> _Exercise prompt_
An exact, complete copy of the data is all that is needed.

> _Data in this exercise_
....................

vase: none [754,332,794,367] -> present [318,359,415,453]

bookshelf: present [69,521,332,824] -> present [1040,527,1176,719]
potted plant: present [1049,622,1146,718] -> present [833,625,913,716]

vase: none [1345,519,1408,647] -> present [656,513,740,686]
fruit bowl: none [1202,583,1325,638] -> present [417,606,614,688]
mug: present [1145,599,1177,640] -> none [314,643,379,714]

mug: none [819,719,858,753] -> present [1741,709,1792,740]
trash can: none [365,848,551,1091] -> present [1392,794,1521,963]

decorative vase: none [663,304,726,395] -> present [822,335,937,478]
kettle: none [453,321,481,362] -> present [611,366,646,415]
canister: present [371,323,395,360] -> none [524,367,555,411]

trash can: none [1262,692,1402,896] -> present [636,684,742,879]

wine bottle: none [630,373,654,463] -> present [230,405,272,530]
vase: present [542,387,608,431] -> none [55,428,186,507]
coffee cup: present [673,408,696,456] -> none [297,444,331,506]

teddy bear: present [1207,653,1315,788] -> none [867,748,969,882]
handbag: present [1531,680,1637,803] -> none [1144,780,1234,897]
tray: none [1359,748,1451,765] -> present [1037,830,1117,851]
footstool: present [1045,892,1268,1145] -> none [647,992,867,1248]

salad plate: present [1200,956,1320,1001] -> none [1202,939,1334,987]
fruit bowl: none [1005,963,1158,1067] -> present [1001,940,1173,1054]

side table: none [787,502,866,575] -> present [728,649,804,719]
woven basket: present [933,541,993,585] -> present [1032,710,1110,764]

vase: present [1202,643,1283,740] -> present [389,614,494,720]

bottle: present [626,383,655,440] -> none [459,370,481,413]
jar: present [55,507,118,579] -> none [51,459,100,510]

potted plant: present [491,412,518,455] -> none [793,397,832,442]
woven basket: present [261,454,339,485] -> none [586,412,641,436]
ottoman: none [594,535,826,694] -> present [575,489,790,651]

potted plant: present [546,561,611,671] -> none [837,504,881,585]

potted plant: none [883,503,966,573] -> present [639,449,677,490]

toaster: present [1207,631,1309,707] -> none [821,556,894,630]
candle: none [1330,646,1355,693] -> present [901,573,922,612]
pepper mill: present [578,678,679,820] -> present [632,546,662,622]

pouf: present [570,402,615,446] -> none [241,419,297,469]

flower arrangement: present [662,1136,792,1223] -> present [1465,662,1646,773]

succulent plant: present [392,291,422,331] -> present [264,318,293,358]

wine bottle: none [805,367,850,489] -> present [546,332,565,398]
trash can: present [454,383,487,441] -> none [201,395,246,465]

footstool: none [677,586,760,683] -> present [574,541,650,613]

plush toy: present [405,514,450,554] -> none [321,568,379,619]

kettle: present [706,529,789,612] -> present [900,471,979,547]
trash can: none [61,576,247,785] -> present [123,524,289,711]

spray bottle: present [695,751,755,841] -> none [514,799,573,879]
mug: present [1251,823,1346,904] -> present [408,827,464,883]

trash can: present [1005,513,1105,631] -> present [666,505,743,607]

....................

> _Answer section_
vase: none [754,332,794,367] -> present [318,359,415,453]

bookshelf: present [69,521,332,824] -> present [1040,527,1176,719]
potted plant: present [1049,622,1146,718] -> present [833,625,913,716]

vase: none [1345,519,1408,647] -> present [656,513,740,686]
fruit bowl: none [1202,583,1325,638] -> present [417,606,614,688]
mug: present [1145,599,1177,640] -> none [314,643,379,714]

mug: none [819,719,858,753] -> present [1741,709,1792,740]
trash can: none [365,848,551,1091] -> present [1392,794,1521,963]

decorative vase: none [663,304,726,395] -> present [822,335,937,478]
kettle: none [453,321,481,362] -> present [611,366,646,415]
canister: present [371,323,395,360] -> none [524,367,555,411]

trash can: none [1262,692,1402,896] -> present [636,684,742,879]

wine bottle: none [630,373,654,463] -> present [230,405,272,530]
vase: present [542,387,608,431] -> none [55,428,186,507]
coffee cup: present [673,408,696,456] -> none [297,444,331,506]

teddy bear: present [1207,653,1315,788] -> none [867,748,969,882]
handbag: present [1531,680,1637,803] -> none [1144,780,1234,897]
tray: none [1359,748,1451,765] -> present [1037,830,1117,851]
footstool: present [1045,892,1268,1145] -> none [647,992,867,1248]

salad plate: present [1200,956,1320,1001] -> none [1202,939,1334,987]
fruit bowl: none [1005,963,1158,1067] -> present [1001,940,1173,1054]

side table: none [787,502,866,575] -> present [728,649,804,719]
woven basket: present [933,541,993,585] -> present [1032,710,1110,764]

vase: present [1202,643,1283,740] -> present [389,614,494,720]

bottle: present [626,383,655,440] -> none [459,370,481,413]
jar: present [55,507,118,579] -> none [51,459,100,510]

potted plant: present [491,412,518,455] -> none [793,397,832,442]
woven basket: present [261,454,339,485] -> none [586,412,641,436]
ottoman: none [594,535,826,694] -> present [575,489,790,651]

potted plant: present [546,561,611,671] -> none [837,504,881,585]

potted plant: none [883,503,966,573] -> present [639,449,677,490]

toaster: present [1207,631,1309,707] -> none [821,556,894,630]
candle: none [1330,646,1355,693] -> present [901,573,922,612]
pepper mill: present [578,678,679,820] -> present [632,546,662,622]

pouf: present [570,402,615,446] -> none [241,419,297,469]

flower arrangement: present [662,1136,792,1223] -> present [1465,662,1646,773]

succulent plant: present [392,291,422,331] -> present [264,318,293,358]

wine bottle: none [805,367,850,489] -> present [546,332,565,398]
trash can: present [454,383,487,441] -> none [201,395,246,465]

footstool: none [677,586,760,683] -> present [574,541,650,613]

plush toy: present [405,514,450,554] -> none [321,568,379,619]

kettle: present [706,529,789,612] -> present [900,471,979,547]
trash can: none [61,576,247,785] -> present [123,524,289,711]

spray bottle: present [695,751,755,841] -> none [514,799,573,879]
mug: present [1251,823,1346,904] -> present [408,827,464,883]

trash can: present [1005,513,1105,631] -> present [666,505,743,607]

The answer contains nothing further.